What the exercise asks: Transcribe exactly the lines that begin the material and continue through the line containing "staining of colorectal". Leave out whatever follows.

Top of Information shown

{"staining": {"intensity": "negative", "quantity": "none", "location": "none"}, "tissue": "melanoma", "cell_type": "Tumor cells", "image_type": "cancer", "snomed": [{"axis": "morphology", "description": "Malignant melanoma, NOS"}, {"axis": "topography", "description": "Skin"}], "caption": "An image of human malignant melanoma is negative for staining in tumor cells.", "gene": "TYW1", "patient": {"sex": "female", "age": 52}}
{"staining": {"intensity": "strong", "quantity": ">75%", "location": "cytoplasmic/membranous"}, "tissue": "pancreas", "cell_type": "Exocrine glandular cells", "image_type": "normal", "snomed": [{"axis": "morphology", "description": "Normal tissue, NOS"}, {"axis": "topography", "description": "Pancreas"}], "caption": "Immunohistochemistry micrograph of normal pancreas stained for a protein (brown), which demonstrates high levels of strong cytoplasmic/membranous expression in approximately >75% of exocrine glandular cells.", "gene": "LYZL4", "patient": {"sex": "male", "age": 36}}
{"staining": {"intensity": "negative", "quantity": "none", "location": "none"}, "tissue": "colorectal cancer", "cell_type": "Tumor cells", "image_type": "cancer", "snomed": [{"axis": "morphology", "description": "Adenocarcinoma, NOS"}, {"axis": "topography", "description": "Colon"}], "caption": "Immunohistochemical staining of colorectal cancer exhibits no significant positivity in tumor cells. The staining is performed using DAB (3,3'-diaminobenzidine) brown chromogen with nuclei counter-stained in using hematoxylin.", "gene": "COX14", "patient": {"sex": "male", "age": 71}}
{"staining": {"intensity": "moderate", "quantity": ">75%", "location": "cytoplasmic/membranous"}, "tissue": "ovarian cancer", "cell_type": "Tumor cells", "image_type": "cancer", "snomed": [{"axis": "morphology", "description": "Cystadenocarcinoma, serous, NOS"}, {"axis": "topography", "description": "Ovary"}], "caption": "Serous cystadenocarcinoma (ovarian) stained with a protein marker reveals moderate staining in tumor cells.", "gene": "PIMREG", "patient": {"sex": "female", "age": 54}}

Bottom of Information shown

Result of this task:
{"staining": {"intensity": "negative", "quantity": "none", "location": "none"}, "tissue": "melanoma", "cell_type": "Tumor cells", "image_type": "cancer", "snomed": [{"axis": "morphology", "description": "Malignant melanoma, NOS"}, {"axis": "topography", "description": "Skin"}], "caption": "An image of human malignant melanoma is negative for staining in tumor cells.", "gene": "TYW1", "patient": {"sex": "female", "age": 52}}
{"staining": {"intensity": "strong", "quantity": ">75%", "location": "cytoplasmic/membranous"}, "tissue": "pancreas", "cell_type": "Exocrine glandular cells", "image_type": "normal", "snomed": [{"axis": "morphology", "description": "Normal tissue, NOS"}, {"axis": "topography", "description": "Pancreas"}], "caption": "Immunohistochemistry micrograph of normal pancreas stained for a protein (brown), which demonstrates high levels of strong cytoplasmic/membranous expression in approximately >75% of exocrine glandular cells.", "gene": "LYZL4", "patient": {"sex": "male", "age": 36}}
{"staining": {"intensity": "negative", "quantity": "none", "location": "none"}, "tissue": "colorectal cancer", "cell_type": "Tumor cells", "image_type": "cancer", "snomed": [{"axis": "morphology", "description": "Adenocarcinoma, NOS"}, {"axis": "topography", "description": "Colon"}], "caption": "Immunohistochemical staining of colorectal cancer exhibits no significant positivity in tumor cells. The staining is performed using DAB (3,3'-diaminobenzidine) brown chromogen with nuclei counter-stained in using hematoxylin.", "gene": "COX14", "patient": {"sex": "male", "age": 71}}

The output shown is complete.